Sillage wise, it’s above average. It certainly doesn’t come across as a bomb on my skin. It sticks pretty close by and has a nice scent bubble of 3-5 feet for me. Solid, not crazy or anything.

Voulez-vous Coucher does perform well, however. I get 8-9 hours of wear from it during the day. That’s about what I should expect for the price and Kilian usually doesn’t disappoint with the performance on a majority of these scents.

Seasonally, this would work anytime outside of the high heat of summer. Summer nights, probably, just avoid the day. Ideally, I’d like this as an autumn perfume, that leans toward use in the nightlife.

While many Kilian fragrances are unisex, this is one of them that goes much more in the feminine direction. As a man, I wouldn’t wear this (outside of having to test it for the site), but it’d work well for a woman that I’m dating.

That being said, this is an attractive perfume, but I don’t really find it to be ‘sexy’. It’s a sweet floral that has more of a nighttime vibe, while being versatile enough to wear during the day. I don’t know, maybe other folks find this to be seductive, but to me it’s another pleasant floral blend.

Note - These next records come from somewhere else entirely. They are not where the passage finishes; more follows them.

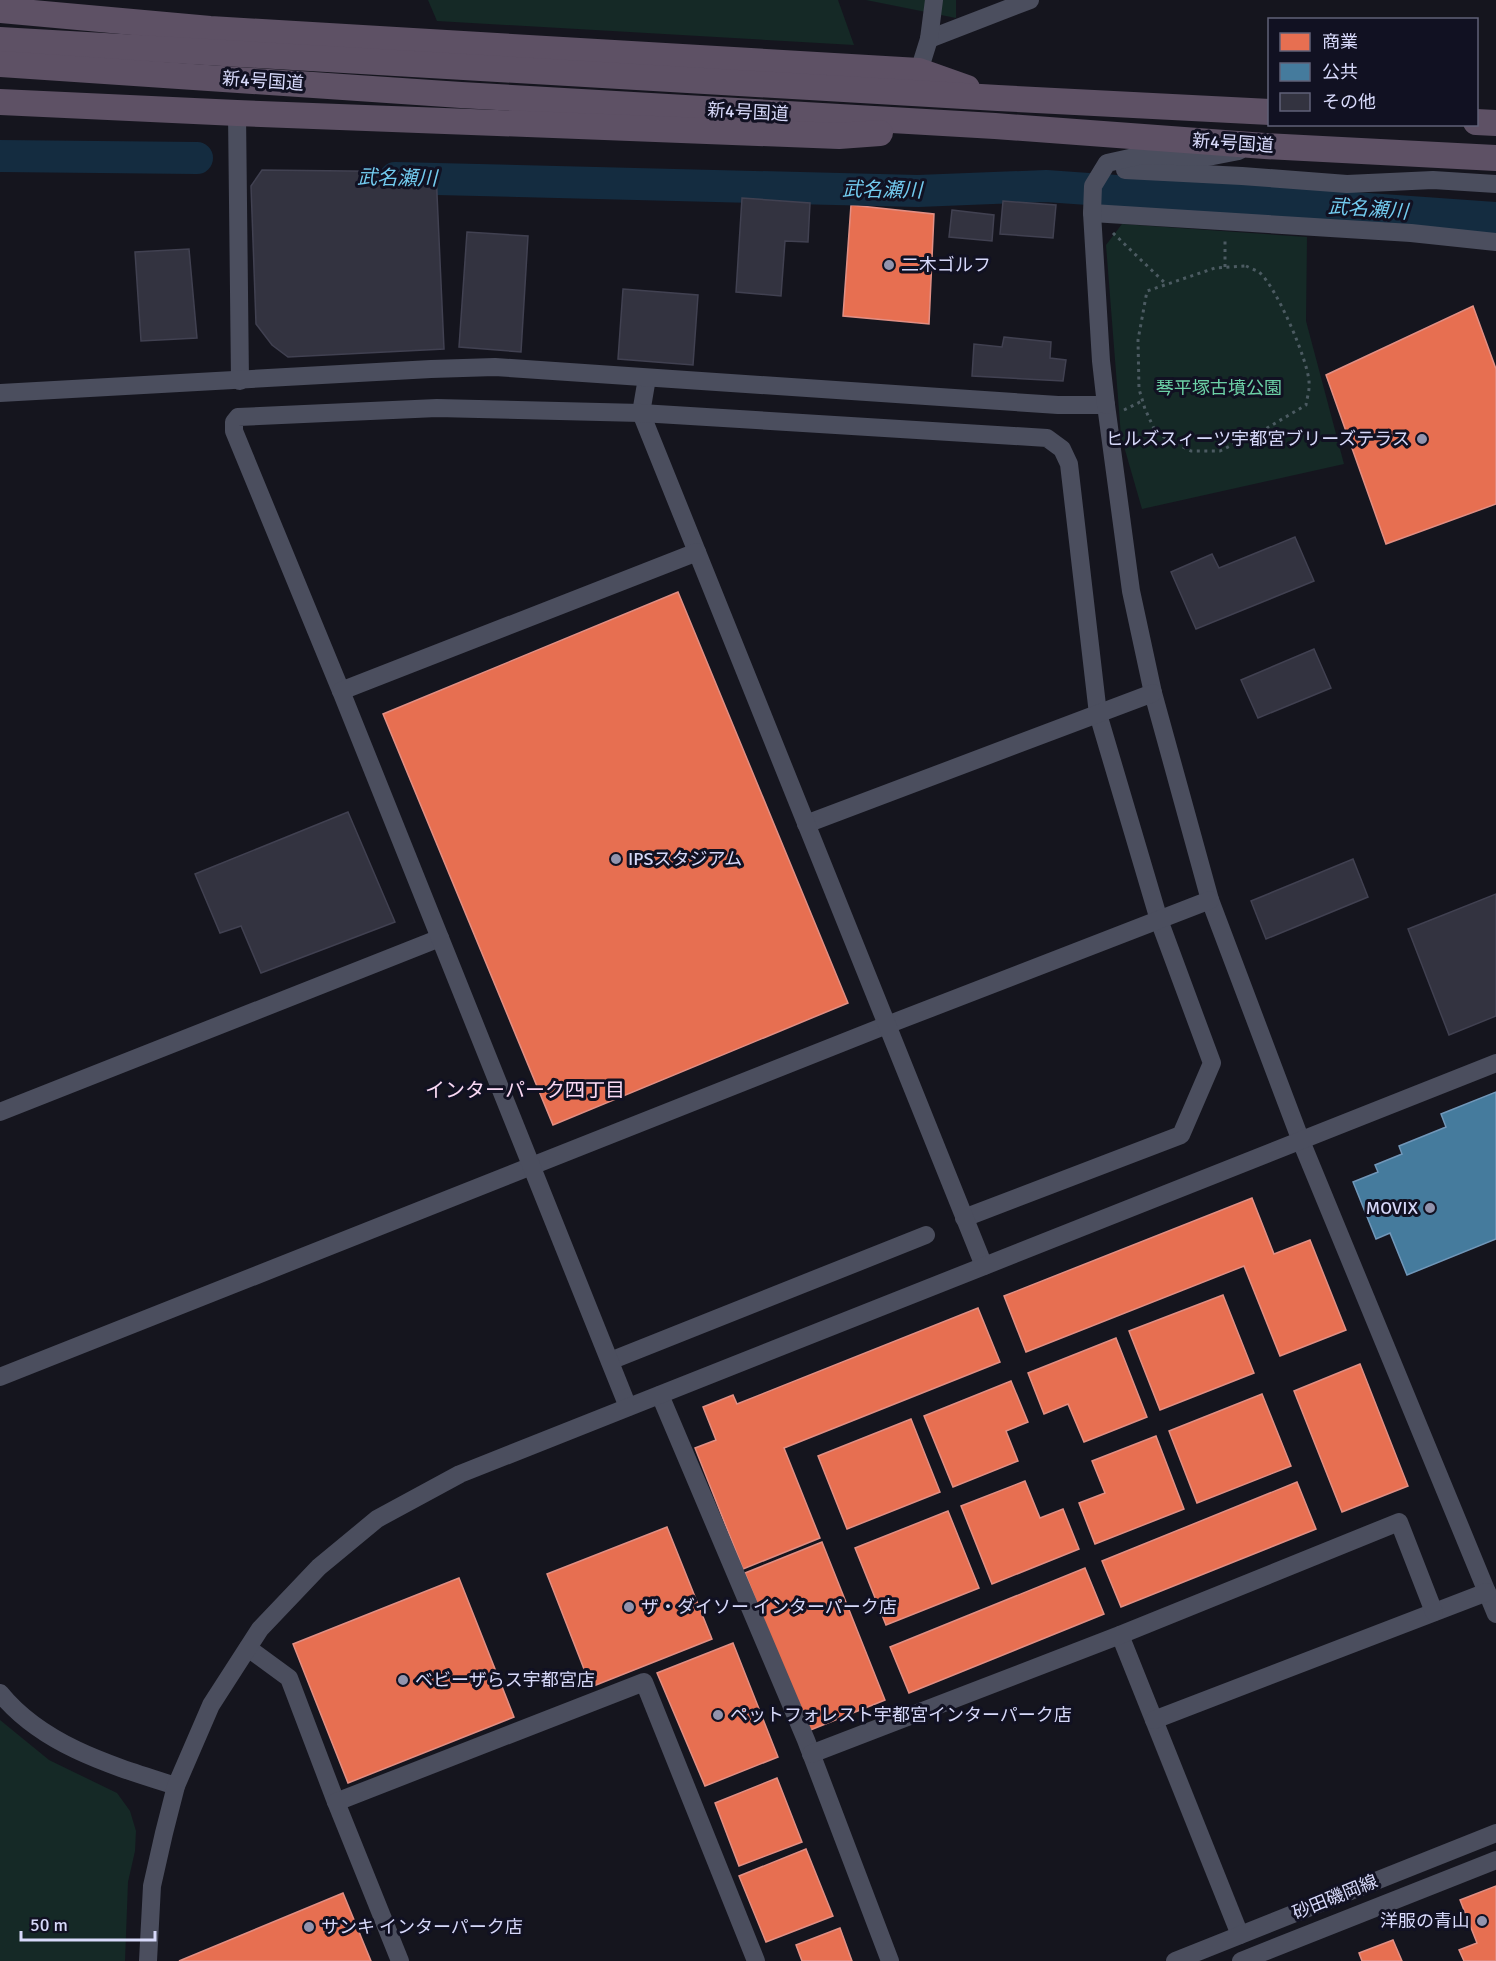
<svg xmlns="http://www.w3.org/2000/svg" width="1496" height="1961" viewBox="0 0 1496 1961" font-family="Signika,'Noto Sans JP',sans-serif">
<rect width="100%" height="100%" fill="#15151e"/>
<g fill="#152926">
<polygon points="428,0 838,0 854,45 437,21"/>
<polygon points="866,0 956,0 956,18"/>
<polygon points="1122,224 1307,237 1306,321 1344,464 1142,509 1121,436 1106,245"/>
<polygon points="0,1720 49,1760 117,1793 130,1811 136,1831 135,1851 128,1882 125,1961 0,1961"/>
</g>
<g fill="#e76f51" stroke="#e28f84" stroke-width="1.5">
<polygon points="851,205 934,214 929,324 843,316"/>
<polygon points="1473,306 1496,369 1496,504 1386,544 1326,375"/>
<polygon points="678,592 848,1003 553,1125 383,714"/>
<polygon points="1252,1198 1274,1254 1310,1240 1346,1330 1280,1356 1244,1266 1026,1352 1004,1296"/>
<polygon points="1223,1295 1254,1373 1160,1410 1129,1331"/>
<polygon points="978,1308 1000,1362 784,1448 820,1538 743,1569 695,1448 716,1440 703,1407 733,1395 737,1404"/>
<polygon points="1116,1338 1147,1417 1084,1442 1068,1404 1044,1414 1028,1373"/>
<polygon points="1360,1364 1408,1486 1342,1512 1294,1391"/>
<polygon points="1011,1381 1028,1422 1006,1431 1018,1461 953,1487 924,1416"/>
<polygon points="1262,1394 1291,1466 1197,1503 1169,1431"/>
<polygon points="911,1419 940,1492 847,1529 818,1456"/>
<polygon points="1156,1436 1184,1509 1095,1544 1079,1503 1105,1493 1092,1461"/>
<polygon points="1025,1481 1040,1518 1063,1509 1079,1549 992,1584 961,1506"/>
<polygon points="1297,1482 1316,1529 1121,1607 1102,1561"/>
<polygon points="948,1511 979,1588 886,1625 855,1548"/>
<polygon points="667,1527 712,1639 591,1687 547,1574"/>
<polygon points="822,1542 885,1700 808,1731 745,1573"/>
<polygon points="1085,1568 1104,1614 909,1693 890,1647"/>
<polygon points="459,1578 514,1717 348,1783 293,1644"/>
<polygon points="733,1643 778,1757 705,1786 657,1673"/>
<polygon points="777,1778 802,1842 739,1866 715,1803"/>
<polygon points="806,1849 833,1916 766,1942 739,1876"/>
<polygon points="1496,1886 1496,1961 1464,1961 1459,1950 1477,1943 1460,1900"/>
<polygon points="343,1893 371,1961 179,1961"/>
<polygon points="840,1928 852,1961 802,1961 796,1945"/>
<polygon points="1393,1940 1402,1961 1362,1961 1359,1953"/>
</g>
<polygon fill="#457b9d" stroke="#7197b9" stroke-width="1.5" points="1496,1092 1496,1239 1407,1275 1390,1233 1376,1239 1353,1182 1378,1172 1375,1165 1402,1154 1399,1146 1446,1127 1441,1114"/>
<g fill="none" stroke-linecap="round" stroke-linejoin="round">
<g stroke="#142c40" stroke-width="32">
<polyline points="0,156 197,158"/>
<polyline points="395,178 918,191 1046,186 1496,218"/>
</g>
</g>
<g fill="#333340" stroke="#414151" stroke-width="1.5">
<polygon points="262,170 436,172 444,349 288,357 272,345 256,324 251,186"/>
<polygon points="742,198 810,203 808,242 785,241 781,296 736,292"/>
<polygon points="1003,201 1056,205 1053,238 1000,234"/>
<polygon points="952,210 994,215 992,241 949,237"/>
<polygon points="467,232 528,236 521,352 459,347"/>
<polygon points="189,249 197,338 141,341 135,252"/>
<polygon points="623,289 698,295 693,365 618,359"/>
<polygon points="1004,337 1051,342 1050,358 1066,360 1063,381 972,376 974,344 1002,347"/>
<polygon points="1295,537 1314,581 1196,629 1171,572 1212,554 1219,568"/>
<polygon points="1314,649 1331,688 1258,718 1241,680"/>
<polygon points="348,812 395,922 261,973 241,926 220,933 195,874"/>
<polygon points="1353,859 1368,897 1266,939 1251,901"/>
<polygon points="1496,894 1496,1016 1449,1035 1408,929"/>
</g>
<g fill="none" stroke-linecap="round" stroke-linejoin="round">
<g stroke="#4c5b62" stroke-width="3" stroke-dasharray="3 4.5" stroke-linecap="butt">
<polyline points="1113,233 1166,284"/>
<path d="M1246,266C1250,268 1255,270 1259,272C1276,286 1308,360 1309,382C1310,389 1307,398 1306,405L1267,428L1220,451H1191L1156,433L1145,409L1139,389L1138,340L1147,291L1215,268Z"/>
<polyline points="1225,267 1225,238"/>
<polyline points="1124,410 1142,401"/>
</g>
<g stroke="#4b4e5e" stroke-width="18">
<polyline points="929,39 1030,0"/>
<polyline points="919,71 929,39 934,0"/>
<polyline points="237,113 240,381"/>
<polyline points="1125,170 1242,176 1347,184 1433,180 1496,184"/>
<polyline points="1092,213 1411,233 1496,242"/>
<polyline points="647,378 641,413 697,552"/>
<polyline points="0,393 431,369 495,367 1058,405 1106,405 1131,591 1153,693 1210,900 1301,1141 1496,1614"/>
<polyline points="1106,405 1101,361 1092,213 1093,186 1107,163 1143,155 1208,157 1239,151"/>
<polyline points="341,691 234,431 234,422 238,417 437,408 641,413 1047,438 1062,449 1069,464 1098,714 1159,920 1212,1063 1181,1135 964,1218"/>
<polyline points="806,824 1153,693"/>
<polyline points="0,1112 440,938"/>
<polyline points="610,1361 926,1235"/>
<polyline points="0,1377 887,1025 1210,900"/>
<polyline points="660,1395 806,1740 890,1961"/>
<polyline points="628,1407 341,691 697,552 984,1266"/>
<polyline points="1120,1635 1240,1935"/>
<polyline points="248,1648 289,1678 336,1802"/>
<path d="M0,1693C43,1746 113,1766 176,1786"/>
<polyline points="1154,1720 1487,1592"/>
<polyline points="811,1754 1120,1635 1399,1522 1434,1612"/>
<polyline points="148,1961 152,1886 164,1833 176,1786 211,1705 260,1629 319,1567 377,1519 460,1474 1496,1063"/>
<polyline points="400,1961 336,1802 644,1682 756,1961"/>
<polyline points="1175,1961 1496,1833"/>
<polyline points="1241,1961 1496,1860"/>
</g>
<g stroke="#5e5165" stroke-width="26">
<polyline points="0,10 210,29 919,71 967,88"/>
<polyline points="0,40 998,98 1270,112"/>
<polyline points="0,64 461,95 995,126 1265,146 1496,158"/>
<polyline points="0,102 237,113 839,136 880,133"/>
<polyline points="1476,122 1496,123"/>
</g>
</g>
<g fill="#9394ad" stroke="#112" stroke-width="2">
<circle cx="889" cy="265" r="6"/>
<circle cx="1422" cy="439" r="6"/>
<circle cx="616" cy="859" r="6"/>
<circle cx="1430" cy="1208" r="6"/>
<circle cx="629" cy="1607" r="6"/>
<circle cx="403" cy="1680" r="6"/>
<circle cx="718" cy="1715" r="6"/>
<circle cx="1482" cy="1921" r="6"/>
<circle cx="309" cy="1927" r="6"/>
</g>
<g text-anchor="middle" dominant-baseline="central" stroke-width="6" stroke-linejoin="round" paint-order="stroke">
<g font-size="18" fill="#d7d9fa" stroke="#112">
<text transform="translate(263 81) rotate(4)">新4号国道</text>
<text transform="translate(748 112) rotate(3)">新4号国道</text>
<text transform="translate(1233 143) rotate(4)">新4号国道</text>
<text transform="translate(1335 1897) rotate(-22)">砂田磯岡線</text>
</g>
<g font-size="18" fill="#d7d9fa" stroke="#112" text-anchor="start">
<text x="901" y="265">二木ゴルフ</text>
<text x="1410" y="439" text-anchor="end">ヒルズスィーツ宇都宮ブリーズテラス</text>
<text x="628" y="859">IPSスタジアム</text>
<text x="1418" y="1208" text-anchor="end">MOVIX</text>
<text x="641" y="1607">ザ・ダイソー インターパーク店</text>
<text x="415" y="1680">ベビーザらス宇都宮店</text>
<text x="730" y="1715">ペットフォレスト宇都宮インターパーク店</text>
<text x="1470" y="1921" text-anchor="end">洋服の青山</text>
<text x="321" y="1927">サンキ インターパーク店</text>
</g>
<g font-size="18" fill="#6cd1a6" stroke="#112">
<text x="1219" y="388">琴平塚古墳公園</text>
</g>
<g font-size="20" font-style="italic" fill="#72caee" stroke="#112">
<text transform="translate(397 178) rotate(1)">武名瀬川</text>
<text transform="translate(882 190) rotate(1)">武名瀬川</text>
<text transform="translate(1368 209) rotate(4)">武名瀬川</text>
</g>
<g font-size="20" fill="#fad9f4" stroke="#112">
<text x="525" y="1090">インターパーク四丁目</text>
</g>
</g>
<rect x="1268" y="18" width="210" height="108" fill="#111122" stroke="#606178" stroke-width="1.5"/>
<rect x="1280" y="33" width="30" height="18" fill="#e76f51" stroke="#606178" stroke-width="1.5"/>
<text x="1322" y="48" font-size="18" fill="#d7d9fa">商業</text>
<rect x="1280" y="63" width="30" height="18" fill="#457b9d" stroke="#606178" stroke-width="1.5"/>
<text x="1322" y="78" font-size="18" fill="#d7d9fa">公共</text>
<rect x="1280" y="93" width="30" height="18" fill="#333340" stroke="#606178" stroke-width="1.5"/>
<text x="1322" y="108" font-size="18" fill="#d7d9fa">その他</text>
<path d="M21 1931v9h134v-9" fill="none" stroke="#d7d9fa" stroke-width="3"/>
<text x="30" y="1931" font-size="18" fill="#d7d9fa" stroke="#111122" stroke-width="4.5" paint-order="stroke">50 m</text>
</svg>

Overall Impressions of Voulez-Vous Coucher Avec Moi

Overall, do I like this perfume? I like it, but don’t love it. I especially hate having to type out that long title. Smell wise? It’s a very nice scent, it feels familiar and quite a bit like many other white floral perfumes, while still retaining its own identity.

The powdery aspect and the sweetness that comes off of this fragrance, does kind of get on my nerves. It’s not something that I need to scrub or anything, but it’s not my favorite.

Based on the name, I was expecting something sexier. Instead, it seems more like an update to an older style of perfume.

It doesn’t have a massive projection off of my skin, which is weird, because I read a few reviews and folks said this was really strong. Maybe, it’s just me? Though, it did stick around for a good while.

I can’t say that Voulez-vous Coucher Avec Moi is a bad perfume. It’s actually pretty good across the board, which to me, is a problem for the price point.

It doesn’t make my top ten from Kilian, so, unless you’re a really big floral fan or of these particular notes…I’m not sure it makes sense to blind buy.